US 12,137,118 B1
	Prompt injection classifier using intermediate results
Amelia Kawasaki, Corvallis, OR (US); and Andrew Davis, Portland, OR (US)
Assigned to HiddenLayer, Inc., Austin, TX (US)
Filed by HiddenLayer, Inc., Austin, TX (US)
Filed on Jul. 29, 2024, as Appl. No. 18/787,768.
Application 18/787,768 is a continuation of application No. 18/648,252, filed on Apr. 26, 2024, granted, now 12,107,885.
This patent is subject to a terminal disclaimer.
Int. Cl.
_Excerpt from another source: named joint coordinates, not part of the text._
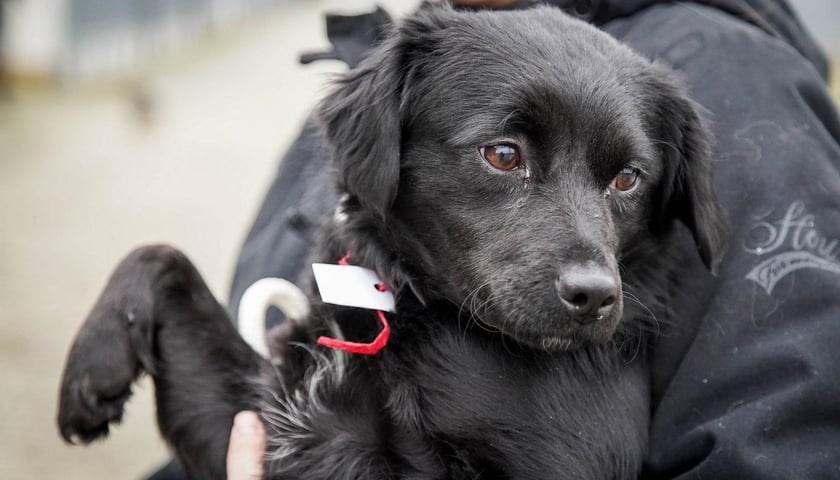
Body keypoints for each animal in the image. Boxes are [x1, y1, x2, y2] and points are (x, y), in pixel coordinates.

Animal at [57, 4, 720, 480]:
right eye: (504, 154)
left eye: (627, 178)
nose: (594, 297)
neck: (423, 317)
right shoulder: (253, 422)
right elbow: (160, 256)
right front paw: (91, 370)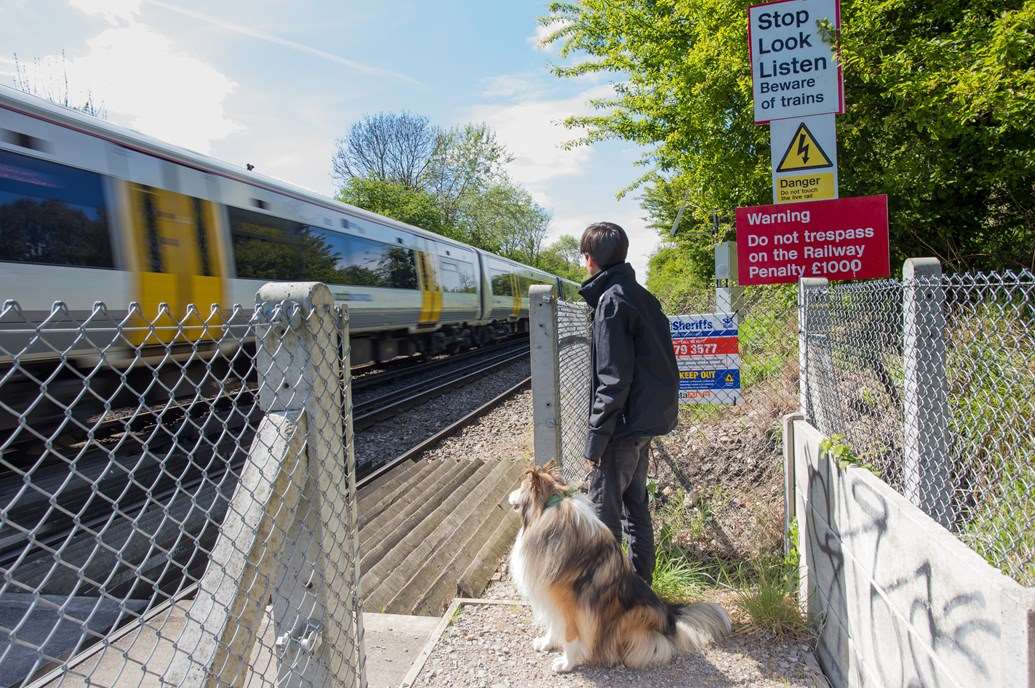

H04L 9/40 (2022.01); G06N 20/00 (2019.01)

CPC H04L 63/1466 (2013.01) [G06N 20/00 (2019.01); H04L 63/1416 (2013.01)]

30 Claims

1. A computer-implemented method comprising:

receiving data characterizing a prompt for ingestion by a generative artificial intelligence (GenAI) model;

capturing an intermediate result generated by an intermediate layer of the GenAI model, the GenAI model comprising a plurality of transformer layers and the intermediate result comprising activations in residual streams generated by one or more of the transformer layers;

determining, using a prompt injection classifier and based on the intermediate result, whether the prompt comprises malicious content or elicits undesired model behavior;

initiating at least one remediation action when it is determined that the prompt comprises malicious content or elicits undesired model behavior; and

returning an output of the GenAI model responsive to the prompt when it is determined that the prompt does not comprise malicious content or elicits undesired model behavior.